Heidegger, for his part, was alarmed at the march of mechanistic metaphor, which carries inside it a ferocious drive to quantify all qualitative relations, reducing us to software and the world to so much data. It is not simply reductive; it is also malignant. This type of thinking threatens to swallow all realms of life, turning everything into “an object of possible manipulation and control.” We think we wield it; it wields us. In the end we could become, Heidegger thought, “being as standing reserve, mere material for technological manipulation or a kind of meaninglessness.”
But we also seek out control because we are afraid. We are afraid of everything that cannot be tallied without remainder, everything that spills over rims and borders, everything that moves in the shadows beyond the reach of firelight. We are afraid, too, of difference, and we put distance between ourselves and what we see as separate from us. To do otherwise requires recognition of kinship and intimacy, acceptance of reciprocal relationship, the collapse of whatever separates us from the other. It requires us to cede control, something we refuse to do, even at the price of our own alienation, which is self-induced, and nearly comforting. Meanwhile we are making a machine of the world; we have, in Hart’s words, sealed our ears against its living voice, and we “long for the silence to be made complete.”

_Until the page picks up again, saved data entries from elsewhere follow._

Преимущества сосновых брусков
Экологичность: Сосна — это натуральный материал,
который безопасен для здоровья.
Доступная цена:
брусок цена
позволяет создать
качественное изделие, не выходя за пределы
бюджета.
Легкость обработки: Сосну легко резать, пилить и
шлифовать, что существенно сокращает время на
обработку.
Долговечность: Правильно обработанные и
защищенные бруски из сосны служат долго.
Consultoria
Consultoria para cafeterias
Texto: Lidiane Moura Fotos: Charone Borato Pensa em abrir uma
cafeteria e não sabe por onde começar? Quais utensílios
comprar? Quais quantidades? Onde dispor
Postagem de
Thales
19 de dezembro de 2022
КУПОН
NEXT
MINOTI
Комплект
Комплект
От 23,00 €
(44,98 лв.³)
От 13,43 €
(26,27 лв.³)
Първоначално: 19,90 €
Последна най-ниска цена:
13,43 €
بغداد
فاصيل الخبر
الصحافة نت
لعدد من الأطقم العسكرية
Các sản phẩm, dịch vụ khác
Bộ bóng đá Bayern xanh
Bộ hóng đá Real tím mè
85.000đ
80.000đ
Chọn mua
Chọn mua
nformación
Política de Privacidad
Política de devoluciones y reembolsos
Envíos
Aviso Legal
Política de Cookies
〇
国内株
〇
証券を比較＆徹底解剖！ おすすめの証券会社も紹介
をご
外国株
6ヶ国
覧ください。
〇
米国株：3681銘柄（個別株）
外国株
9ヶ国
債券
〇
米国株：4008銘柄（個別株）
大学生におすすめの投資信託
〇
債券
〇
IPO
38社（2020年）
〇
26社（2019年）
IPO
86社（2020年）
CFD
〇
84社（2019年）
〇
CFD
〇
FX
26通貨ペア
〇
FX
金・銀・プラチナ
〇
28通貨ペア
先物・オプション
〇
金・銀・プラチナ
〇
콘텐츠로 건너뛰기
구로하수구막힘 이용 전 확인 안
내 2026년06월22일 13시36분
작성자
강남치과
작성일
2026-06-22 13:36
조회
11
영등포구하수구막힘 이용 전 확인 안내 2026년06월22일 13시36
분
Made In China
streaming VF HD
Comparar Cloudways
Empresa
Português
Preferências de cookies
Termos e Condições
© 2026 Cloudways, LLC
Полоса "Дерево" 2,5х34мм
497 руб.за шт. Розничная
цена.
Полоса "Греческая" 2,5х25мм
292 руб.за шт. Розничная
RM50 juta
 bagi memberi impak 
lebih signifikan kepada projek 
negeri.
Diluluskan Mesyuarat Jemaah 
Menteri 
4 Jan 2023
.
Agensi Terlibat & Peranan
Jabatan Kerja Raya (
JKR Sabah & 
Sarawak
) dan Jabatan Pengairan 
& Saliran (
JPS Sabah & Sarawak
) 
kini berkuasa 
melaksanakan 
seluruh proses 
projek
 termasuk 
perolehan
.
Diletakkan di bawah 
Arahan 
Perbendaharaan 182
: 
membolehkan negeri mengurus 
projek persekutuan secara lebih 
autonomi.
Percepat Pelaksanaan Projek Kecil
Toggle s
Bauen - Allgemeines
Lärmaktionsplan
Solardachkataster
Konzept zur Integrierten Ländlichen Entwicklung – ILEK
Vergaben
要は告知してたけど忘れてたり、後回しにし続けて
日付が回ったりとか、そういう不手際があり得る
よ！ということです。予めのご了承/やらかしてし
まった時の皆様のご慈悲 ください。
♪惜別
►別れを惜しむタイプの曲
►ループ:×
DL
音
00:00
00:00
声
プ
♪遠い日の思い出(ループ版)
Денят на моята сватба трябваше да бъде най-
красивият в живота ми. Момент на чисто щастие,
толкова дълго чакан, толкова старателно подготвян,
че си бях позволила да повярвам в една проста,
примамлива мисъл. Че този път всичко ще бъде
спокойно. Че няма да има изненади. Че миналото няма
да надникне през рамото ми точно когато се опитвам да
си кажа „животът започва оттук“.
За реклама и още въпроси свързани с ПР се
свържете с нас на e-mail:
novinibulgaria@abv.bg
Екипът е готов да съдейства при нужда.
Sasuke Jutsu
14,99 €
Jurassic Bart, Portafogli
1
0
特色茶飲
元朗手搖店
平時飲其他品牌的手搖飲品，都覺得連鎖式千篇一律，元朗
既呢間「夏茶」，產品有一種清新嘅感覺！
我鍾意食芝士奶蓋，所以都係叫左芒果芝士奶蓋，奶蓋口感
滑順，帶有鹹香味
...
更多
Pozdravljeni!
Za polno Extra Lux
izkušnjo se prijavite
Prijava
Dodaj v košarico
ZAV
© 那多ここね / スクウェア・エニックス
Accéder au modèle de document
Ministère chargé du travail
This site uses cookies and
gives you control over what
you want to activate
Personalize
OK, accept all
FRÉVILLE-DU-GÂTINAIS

Theology is exhausting. I spent far too much time with it too early in life; I struggle these days to understand what it is saying. I don’t know whether theology offers any respite or rescue, in this or any age. But as the future approaches - as we try to turn neurons to silicon and convert living thought to data streams - I hope theology moves with Heidegger outwards, beyond the screen-glow, embracing all that is uncertain and indeterminate. I hope it forsakes control, ceding authority and sure stewardship over matter and miracle alike. Perhaps theology can lead us out to the shores of the sacred, stand beside us as we savor the salt spray on our lips and the cry of the gulls wheeling overhead, their wings flashing white against the deep blue.